LELYSTAD, NETHERLANDS – Dutch ranger Andre Donker sighs as he looks out at the rippling gray waters of the Markermeer, one of Europe’s largest freshwater lakes. “Once upon a time it was teeming with fish here,” he says.
But this vast 700-sq.-km (270-sq.-mile) expanse of water, which regulates the level of water in the rest of the Netherlands, had become until recently nothing more than a cloudy mass devoid of aquatic life.
Now the hope is that a new artificial archipelago of five islands will bring nature back to the area via a typically ambitious engineering project for a low-lying country that has battled the sea for centuries.
It is “one of the largest rewilding operations in Europe,” says Donker.
Standing on a wooden bridge over a pond in the middle of experimental plots of different kinds of reeds, he says he has been able to see the first signs of increasing biodiversity.
The lake was once part of the Zuiderzee, an engineering wonder of the world completed in 1932 that closed off a huge expanse of water to keep out the North Sea and combat flooding.
Vital in a country where 26 percent of the land is below sea level, the scheme created an inland lake and polders, land reclaimed from the sea, but at a cost to the environment.

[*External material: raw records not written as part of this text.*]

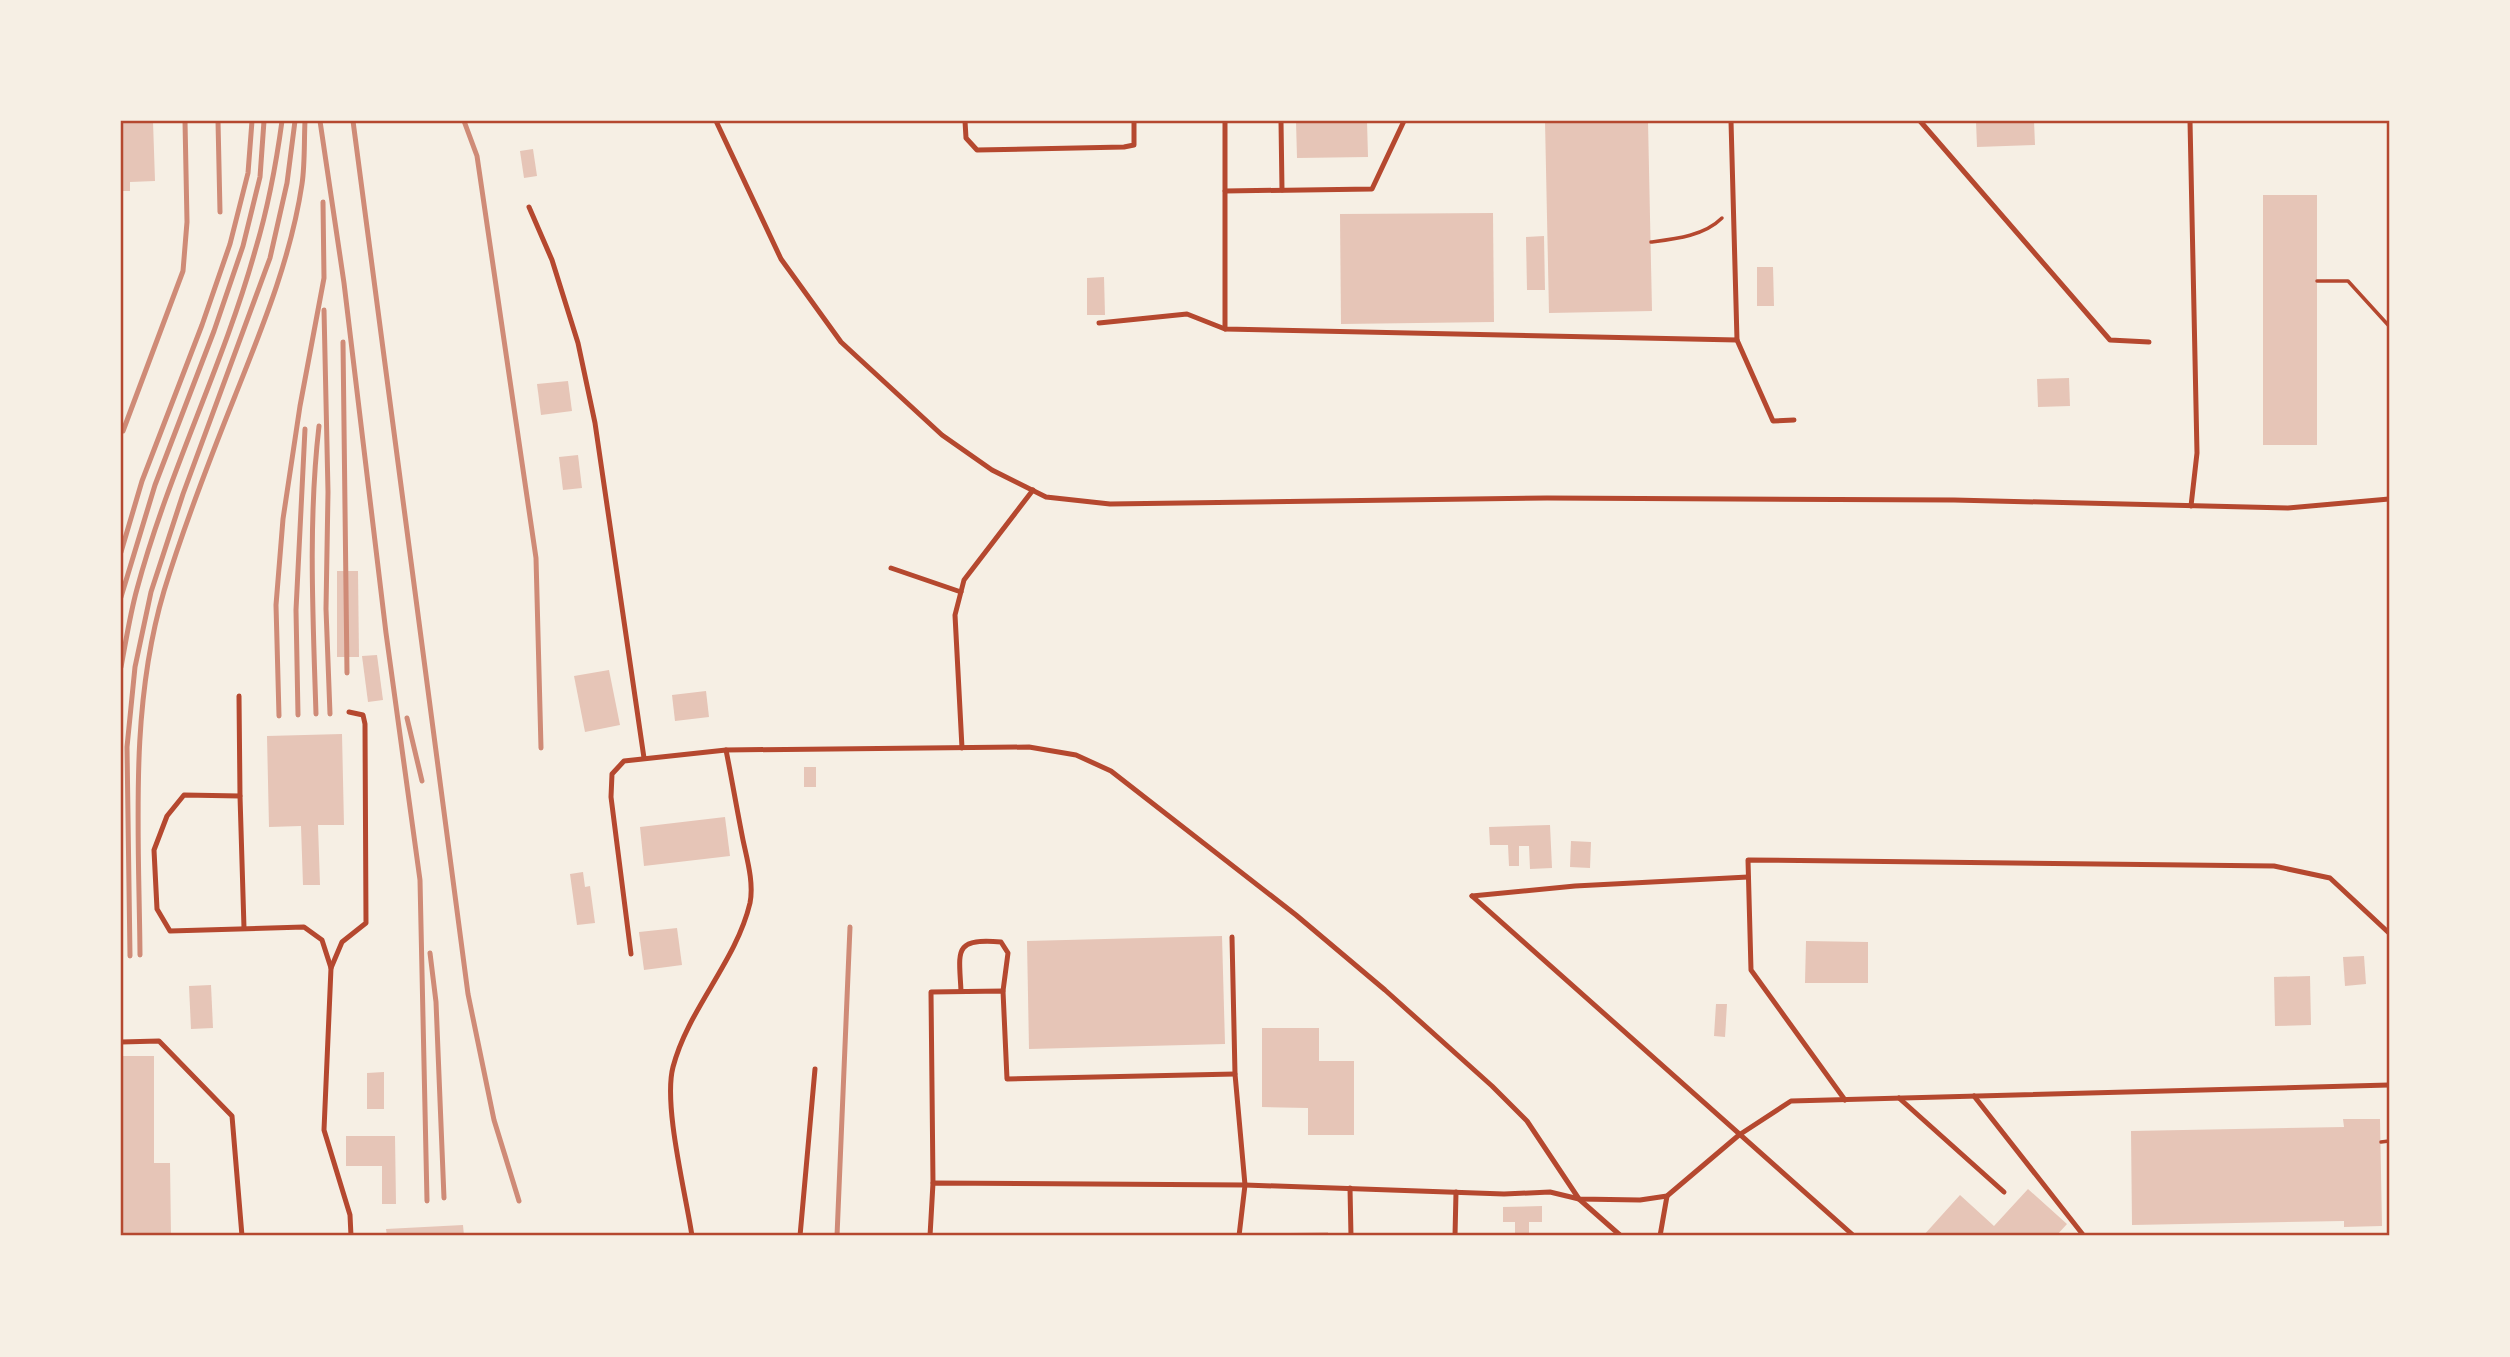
<svg xmlns="http://www.w3.org/2000/svg" width="2510" height="1357" font-family="'Work Sans',sans-serif">
  <rect width="100%" height="100%" fill="#f6efe4"/>
  <g fill="#e6c5b7">
    <path d="M121 121H153L155 181 130 182V191H121Z"/>
    <path d="M1296 121H1367L1368 157 1297 158Z"/>
    <path d="M1545 121H1648L1652 311 1549 313Z"/>
    <path d="M1976 121H2034L2035 145 1977 147Z"/>
    <path d="M533 149 537 176 524 178 520 151Z"/>
    <rect x="2263" y="195" width="54" height="250"/>
    <path d="M1493 213 1494 322 1341 324 1340 214Z"/>
    <path d="M1544 236 1545 290H1527L1526 237Z"/>
    <path d="M1757 267H1773L1774 306H1757Z"/>
    <path d="M1104 277 1105 315H1087V278Z"/>
    <path d="M2069 378 2070 406 2038 407 2037 379Z"/>
    <path d="M568 381 572 411 541 415 537 384Z"/>
    <path d="M578 455 582 488 563 490 559 457Z"/>
    <path d="M337 571H358L359 657H337Z"/>
    <path d="M377 655 383 700 368 702 362 656Z"/>
    <path d="M609 670 620 725 585 732 574 676Z"/>
    <path d="M706 691 709 717 675 721 672 695Z"/>
    <path d="M342 734 344 825H318L320 885H303L301 826 269 827 267 736Z"/>
    <rect x="804" y="767" width="12" height="20"/>
    <path d="M725 817 730 856 644 866 640 827Z"/>
    <path d="M1550 825 1552 868 1530 869 1529 846H1519V866H1509L1508 845H1490L1489 827Z"/>
    <path d="M1571 841 1591 842 1590 868 1570 867Z"/>
    <path d="M583 872 585 887 590 886 595 923 577 925 570 874Z"/>
    <path d="M677 928 682 965 644 970 639 932Z"/>
    <path d="M1222 936 1225 1044 1029 1049 1027 941Z"/>
    <path d="M1806 941 1868 942V983H1805Z"/>
    <path d="M2364 956 2366 984 2345 986 2343 957Z"/>
    <path d="M2310 976 2311 1025 2275 1026 2274 977Z"/>
    <path d="M211 985 213 1028 191 1029 189 986Z"/>
    <path d="M1716 1004H1727L1725 1037 1714 1036Z"/>
    <path d="M1262 1028H1319V1061H1354V1135H1308V1108L1262 1107Z"/>
    <path d="M121 1056H154V1163H170L171 1236H121Z"/>
    <path d="M384 1072V1109H367V1073Z"/>
    <path d="M2343 1119H2380L2382 1226 2344 1227V1221L2132 1225 2131 1131 2344 1127Z"/>
    <path d="M346 1136H395L396 1204H382V1166H346Z"/>
    <path d="M2028 1189 2067 1224 2056 1236H1923L1960 1195 1994 1226Z"/>
    <path d="M1542 1206V1222H1529V1236H1515V1222H1503V1207Z"/>
    <path d="M463 1225 464 1236H387L386 1229Z"/>
    <path d="M1328 1232V1236H1248V1234Z"/>
  </g>
  <g fill="none" stroke-linecap="round" stroke-linejoin="round">
    <g stroke="#b5482f" stroke-width="3.5">
      <path d="M1651 242C1675 239 1704 236 1722 218"/>
      <path d="M2317 281H2348L2389 326"/>
      <path d="M2381 1142 2389 1141"/>
    </g>
    <g stroke="#b5482f" stroke-width="5">
      <path d="M716 121 781 259 841 342 942 435 992 470 1046 497 1110 504 1547 498 1954 500 2288 508 2389 499"/>
      <path d="M965 121 966 138 977 150 1124 147 1134 145V121"/>
      <path d="M1225 121V329L1737 340 1731 121"/>
      <path d="M1281 121 1282 190"/>
      <path d="M1920 121 2110 340 2149 342"/>
      <path d="M2190 121 2197 453 2191 506"/>
      <path d="M1225 191 1372 189 1404 121"/>
      <path d="M529 207 552 260 578 343 595 423 644 758"/>
      <path d="M1099 323 1187 314 1225 329"/>
      <path d="M1737 340 1773 421 1794 420"/>
      <path d="M891 568 961 592"/>
      <path d="M239 696 240 796 184 795 167 816 154 850 157 909 170 931 304 927 322 940 331 968"/>
      <path d="M349 712 363 715 365 724 366 923 342 942 331 968 324 1130 350 1215 351 1236"/>
      <path d="M962 748 955 615 964 580 1033 490"/>
      <path d="M240 796 244 928"/>
      <path d="M1472 896 1854 1236"/>
      <path d="M1472 896 1575 886 1748 877"/>
      <path d="M1232 937 1235 1074 1245 1185 1239 1236"/>
      <path d="M631 954 611 797 612 774 624 761 726 750 1029 747 1076 755 1111 771 1296 915 1385 990 1492 1086 1527 1121 1579 1199 1621 1236"/>
      <path d="M961 991C959 950 953 938 1001 942L1008 953 1003 991"/>
      <path d="M121 1042 159 1041 232 1116 242 1236"/>
      <path d="M1974 1096 2084 1236"/>
      <path d="M1899 1098 2004 1192"/>
      <path d="M1845 1100 1751 970 1748 860 2274 866 2330 878 2389 933"/>
      <path d="M933 1183 931 992 1003 991 1007 1079 1235 1074"/>
      <path d="M1350 1188 1351 1236"/>
      <path d="M692 1236C686 1195 663 1105 673 1067 688 1009 736 962 750 903 754 883 747 859 743 840 737 810 732 780 726 750"/>
      <path d="M800 1236 815 1069"/>
      <path d="M930 1236 933 1183 1245 1185 1504 1194 1550 1192 1579 1199 1640 1200 1667 1196 1739 1135 1791 1101 2389 1085"/>
      <path d="M1455 1236 1456 1192"/>
      <path d="M1660 1236 1667 1196"/>
    </g>
    <g stroke="#cf8b77" stroke-width="5">
      <path d="M218 121 220 212"/>
      <path d="M320 121 344 283 386 633 420 880 427 1201"/>
      <path d="M353 121 468 994 494 1120 519 1201"/>
      <path d="M464 121 477 156 536 558 541 748"/>
      <path d="M324 310 328 492 326 609 330 714"/>
      <path d="M343 342 347 673"/>
      <path d="M123 431 183 271 187 222 185 121"/>
      <path d="M121 552 142 481 202 325 230 244 248 173 252 121"/>
      <path d="M121 597 155 485 214 331 243 246 260 177 264 121"/>
      <path d="M121 667C126 641 130 614 137 589 168 473 223 366 255 251 268 208 276 165 282 121"/>
      <path d="M316 714C313 618 308 521 319 426"/>
      <path d="M298 715 296 610 305 429"/>
      <path d="M279 716 276 605 283 519 300 406 324 278 323 202"/>
      <path d="M407 718 422 781"/>
      <path d="M430 953 436 1002 444 1198"/>
      <path d="M140 955C139 833 129 709 164 591 184 525 209 461 235 396 262 328 291 258 302 184 305 164 304 142 305 121"/>
      <path d="M130 956 127 747 135 667 151 592 183 494 270 258 287 183 295 121"/>
      <path d="M837 1236 850 927"/>
    </g>
  </g>
  <rect width="2510" height="1357" fill="none" stroke="#f6efe4" stroke-width="245"/>
  <rect x="122" y="122" width="2266" height="1112" fill="none" stroke="#b5482f" stroke-width="2.5"/>
</svg>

Over the subsequent decades, sediment used to create a dike separating the Markermeer from a neighboring body of water, the Ijsselmeer, washed away and sank to the bottom of the lake.
That turned the water cloudy, negatively impacting fish and bird populations, plants and mollusks.
“We had to intervene,” says Donker, wearing a wool hat to brave the storms from the North Sea.
The solution was a bold one in keeping with a country whose people like to boast that “God created the world, but the Dutch created the Netherlands.
Eight km (5 miles) from the port of Lelystad, the ranger walks down the side of an artificial sand dune. Other similar dunes stretch out beyond it as far as the eye can see.
Still-sparse vegetation covers a large part of the 700 hectares that have been built anew in the lake.
The islets plan is among many being worked on by the Netherlands, which is one of the most vulnerable countries in the world to climate change.
Since October, the port city of Rotterdam has hosted the headquarters of an international climate commission led by former U.N. Secretary-General Ban Ki-moon and Microsoft founder and climate activist Bill Gates.
The five islets were built in two and a half years and have already served as a resting place for 30,000 swallows this year.
Experts recently counted 127 kinds of plants, most of which have been brought in by wind-borne seeds.
In the water there is an “explosion” of plankton that “guarantees a large amount of food for the birds,” says Donker, in his 50s and whose weathered face shows the signs of 20 years in the job.
Greylag goose, common tern, several species of waders such as the great egret and the night heron have also returned, testifying to the islands’ success.
In the distance a dredger is helping to create the final dunes of the archipelago, dubbed Marker Wadden.
The project, initiated by Natuurmonumenten, a Dutch nongovernmental organisation working for the preservation of nature, cost €60 million ($68 million) — much of it donated by individuals.
True to their reputation as masters of water management, the Dutch used an innovative technique, forming the islets with silt, a sedimentary formation halfway between clay and sand.
“Building an island with sand is not that difficult, we do it all over the world, and what is unique here is that we use silt,” says Jeroen van der Klooster, project head at Boskalis, the maritime service provider that built the archipelago.
His team dug a 1,200-meter “corridor” on the main island which allows the silt, led by strong ocean currents, to form marshy areas, fertile soil and reservoirs where migratory birds can eat.
“And that’s how this beautiful landscape was born,” says van der Klooster from the top of a wooden observation tower, wearing an orange vest and a white helmet.
Three wooden bird observatories, a house for the island’s guardian, 12 km of footbridges and unpaved roads have also been built on the main island, which is open to the public.
The four others are exclusively reserved for wildlife and plants — a once-sterile space now returned to nature.